### PROBLEMS AND TASKS
[A] According to the text on Lewisham's climate action plan, what minimum investment is required to meet the Climate Emergency?
[B] Extend the text on Lewisham's climate action plan beyond its final sentence.

### PAGE TEXT

The plan sets out a detailed goals for Lewisham in aspects such as housing and transport, not only listing future actions for the Council itself but what the Council’s partners, such as Government departments, need to do in order to successfully support them.

In a joint Foreword for the Plan the Mayor of Lewisham, Damien Egan, Cabinet Lead, Sophie McGeevor, and the Young Mayor, Femi Komolafe said: “Society faces a climate and ecological crisis that is the legacy of a generation of inaction.

“The declaration of a Climate Emergency by Lewisham Council, and hundreds of other organisations up and down the country, is the first step in answer to the call for a new response to this crisis.

“The difference in the impetus for change is that this call for action has come from citizens, and particularly from young people, internationally, but also here in the borough.

“Meeting this challenge will fundamentally change how we live, but if it is to be successful, this change will not be about giving things up: instead it will be a way to enrich our lives.

“Taking strong action on energy, carbon and our environment means our air will be cleaner, our homes warmer, we will feel healthier, and we will live in places designed for people
with green spaces teeming with life.

“Action on climate change also has the power to create a renaissance in the British economy.

“Across the country millions of jobs could be created and Lewisham is already home to some of the most exciting businesses in the green economy.

To meet the Climate Emergency the investment required is huge, a minimum of £1.6bn over 10 years.

“But the cost of not acting is predicted to be even higher.

“We are incredibly proud that Lewisham is at the forefront of councils responding to the climate emergency and believe this Action Plan sets the path for the borough to be carbon neutral by 2030 and ensure we will leave a greener, better Lewisham for future generations.”

### PROVIDED MATERIAL
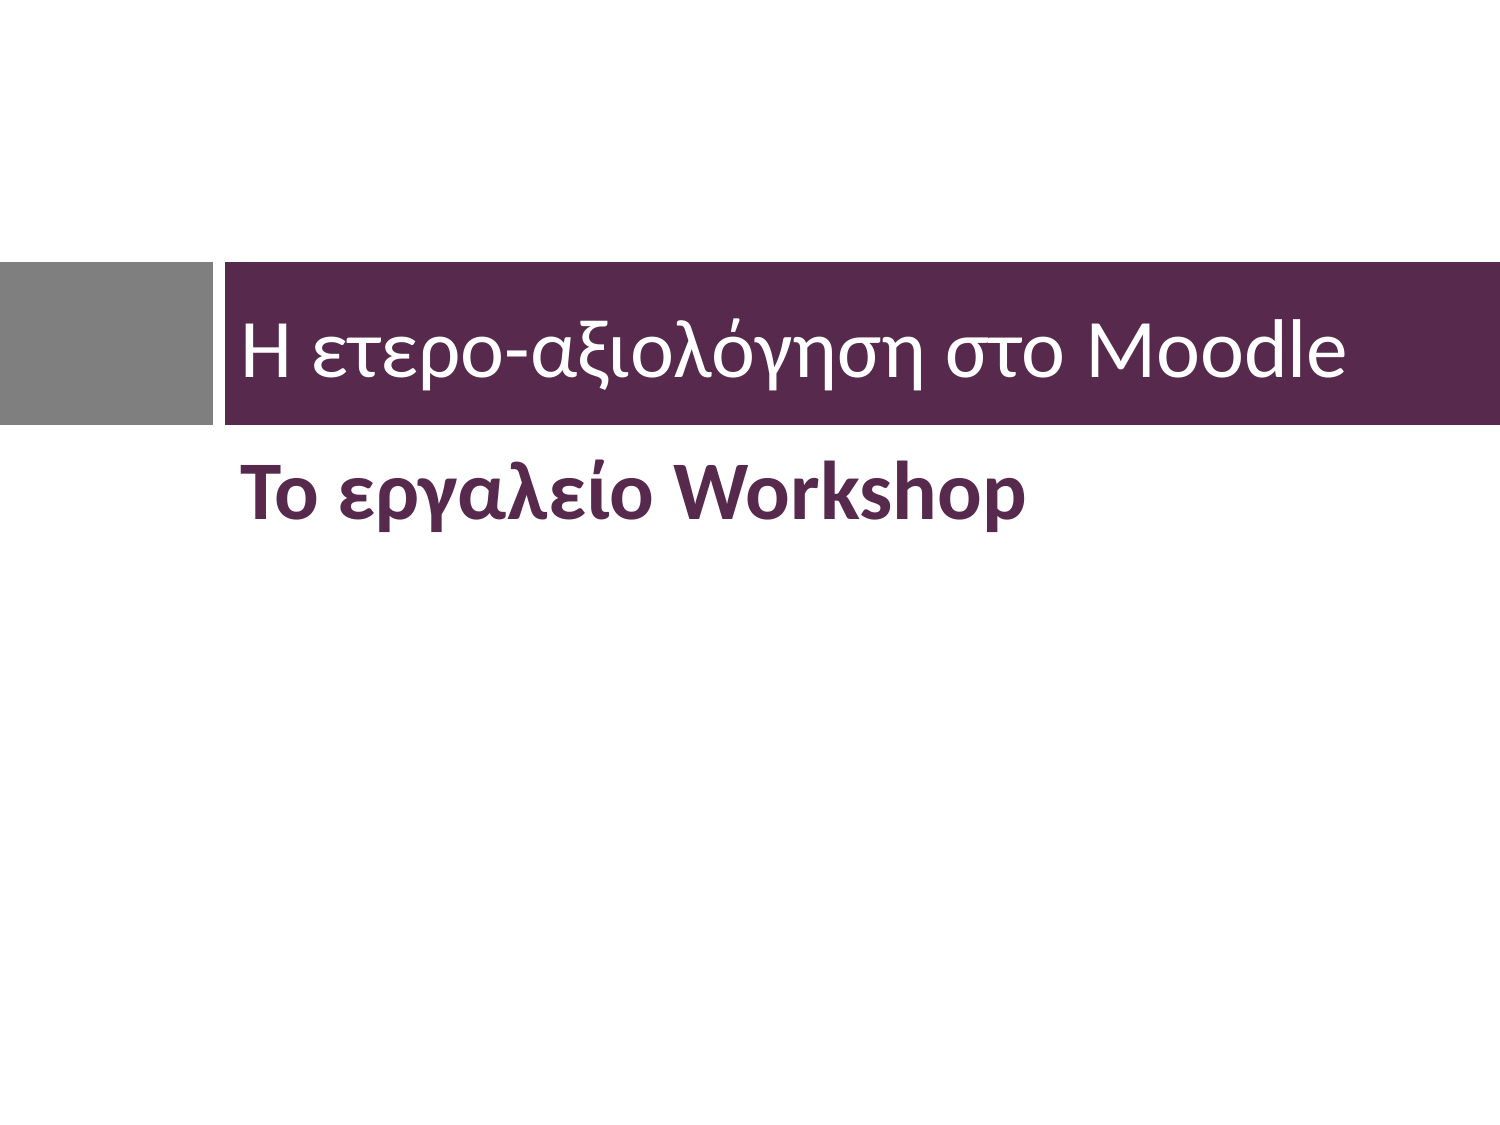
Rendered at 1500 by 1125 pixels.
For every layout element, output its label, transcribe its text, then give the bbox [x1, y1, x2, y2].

### EXPECTED OUTPUTS
[A] A minimum of £1.6bn over 10 years.

[B]
 

The Action Plan covers five delivery areas:

  • Leading By Example
    • Delivering organisational culture change within the Council, which includes publishing  an annual performance report of the Council’s energy consumption, carbon emissions, water and recycling etc.
    • Carbon neutral corporate buildings, which includes halving carbon emissions from their buildings and bringing the Council’s commercial estate up to EPC Band C by 2025.
    • Reducing carbon intensity of service delivery, which includes renewing the corporate bus fleet with 40 new vehicles all with the latest Euro 6 engines.
    • Improvements across schools, which includes work towards achieving new higher energy standards for schools with the aim for new schools to be DEC A and refurbished schools DEC B.
    • Using the Council’s financial decision-making to drive change, which includes reviewing and updating existing procurement and social value policies to strengthen the value placed on life-cycle assessment, support the circular economy and reduce carbon emissions across their supply chain.

 

  • Sustainable Housing
    • Delivering carbon reduction through Lewisham Homes’ built environment, which includes reviewing procurement policies to increase the sustainability of major works, including selecting lower carbon materials and reusing structures and construction materials where possible.
    • Mainstreaming carbon reduction into the Lewisham Homes’ business model, which includes incrementally upgrade the Lewisham Homes’ fleet to low emission combustion and hybrid with the aim of becoming fully powered by renewable electricity as soon as is practicable.
    • Raising standards across all tenures, which includes getting all domestic buildings in the borough to an average of EPC Band B.
    • Provide practical support to residents vulnerable to the cold, which includes undertaking an assessment of the equalities implications of climate change and of the actions at national, regional and local level to reduce carbon and work with partners to find additional ways to support affected groups to mitigate the impact.
    • Support zero carbon growth, which includes ensuring that developments which cannot meet onsite carbon targets comply with policy through payment into Lewisham’s carbon offset fund.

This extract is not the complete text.